* _THE PROBLEM_
Please lay out the text from every item below as a JSON list of strings, one string per line, with blank lines dropped. Leave the pictures out of the answer.

* _TASK DATA_
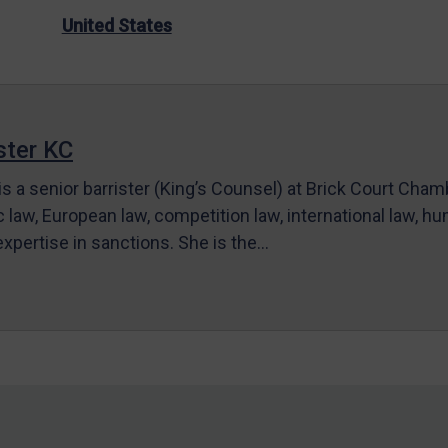
United States
ter KC
s a senior barrister (King’s Counsel) at Brick Court Cha
c law, European law, competition law, international law, hum
 expertise in sanctions. She is the…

* _EXPECTED OUTPUT_
[
  "United States",
  "ter KC",
  "s a senior barrister (King’s Counsel) at Brick Court Cha",
  "c law, European law, competition law, international law, hum",
  " expertise in sanctions. She is the…"
]